By Francesco Canepa and Balazs Koranyi

By Francesco Canepa and Balazs Koranyi

FRANKFURT (Reuters) - Five large euro zone banks face a cap on how much they can pay in dividends, bonuses and coupons next year because they have too little capital, the European Central Bank said on Thursday, a worrying sign for a sector struggling with meager profits and unpaid loans.

The ECB did not name the five banks, part of the roughly 130 it has supervised since becoming the bloc's watchdog in 2014 with the aim of preventing a repeat of the 2008-12 banking crisis.

The ability to make payouts to share- and bondholders is crucial for banks because it affects their ability to raise cash from investors. For example, worries about coupon payments have pummeled Deutsche Bank's <DBKGn.DE> shares and bonds over the past year.


The ECB's annual review comes as lenders in Italy and other crisis-struck countries are under pressure to raise capital to cover losses from bad loans. Troubled Monte Paschi <BMPS.MI> may need state help after failing to attract enough investors.

"Capital adequacy (is) still negatively affected by non-performing loans in some countries - weighing on banks' profitability," the ECB said in a booklet.

Bad debt inherited from the financial crisis are tying up capital and curbing fresh lending in countries such as Italy, Greece and Portugal.

The ECB is trying to get banks in those countries to work off their bad loans, but that often means raising capital to absorb the resulting losses.

Italy's UniCredit <CRDI.MI> began a 13 billion-euro ($13.54 billion) capital increase earlier this week, largely aimed at cushioning the sale of soured credit.

Monte Paschi has so far failed to raise the 5 billion euros agreed with the ECB and is likely to need help from the Italian state by the end of the year.

More banks may also need to tap the market for capital in the coming months.

"There is a probability that there could be more capital raisings to ensure that NPLs are dealt with," said Tom McAleese, head of bank restructuring in Europe at consultancy firm Alvarez & Marsal. "But the cleaning of the banks is probably necessary in some cases."
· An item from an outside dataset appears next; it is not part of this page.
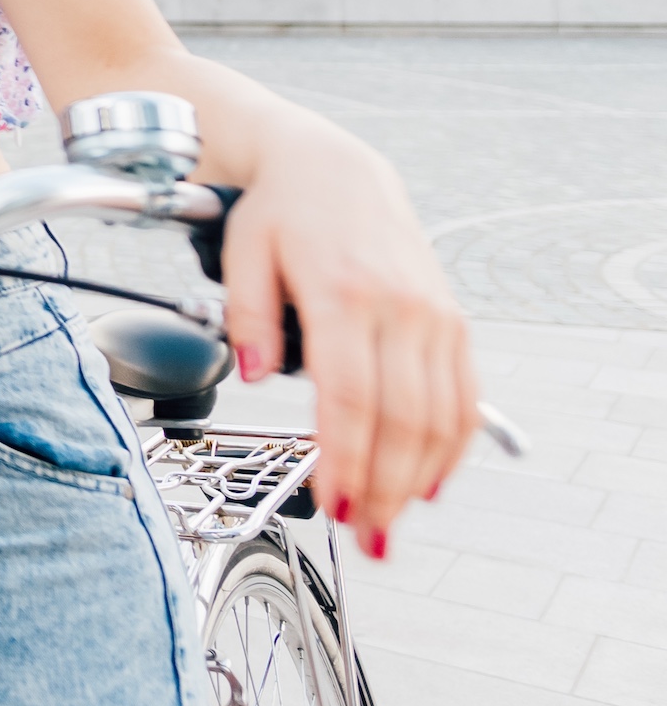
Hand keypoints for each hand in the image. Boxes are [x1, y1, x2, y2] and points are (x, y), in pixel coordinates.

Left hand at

Unpaid credit will remain an ECB priority for next year, along with specific types of bank assets such as shipping loans, a $100 billion business for German banks.

The ECB will also look at what consequences Britain's decision to leave the European Union will have on its own supervisory work. Some London-based lenders may expand their euro zone operations to retain a foothold in the euro zone.


Even after the ECB lowered its capital requirements from the previous year, the number of banks falling short remained unchanged at five.

The ECB demanded that, on average, banks hold Core Equity Tier 1 capital, a key measure of their own funds, equal to 8.3 percent of their risky assets if they are to pay out to staff and investors. That is down from 10.2 percent a year ago.

Banks falling below that face a cap on their payouts expressed as a proportion of any profit they make.

The drop in requirements comes after a change in the rules. The ECB now expresses parts of its capital demands as voluntary 'guidance', breaching which does not affect payouts.

Once such capital guidance is factored in, the ECB's demands were stable year on year at 10.1 percent.

This two-tier design was introduced by the European Commission after a market selloff earlier this year to shield holders of convertible bonds from the risk of missing payments.

However, the ECB has told banks on its watch they need to ensure they comply with guidance when deciding on dividend and remuneration payments, a letter showed on Thursday.

Once such capital guidance is factored in, the ECB's demands were stable year on year at 10.1 percent.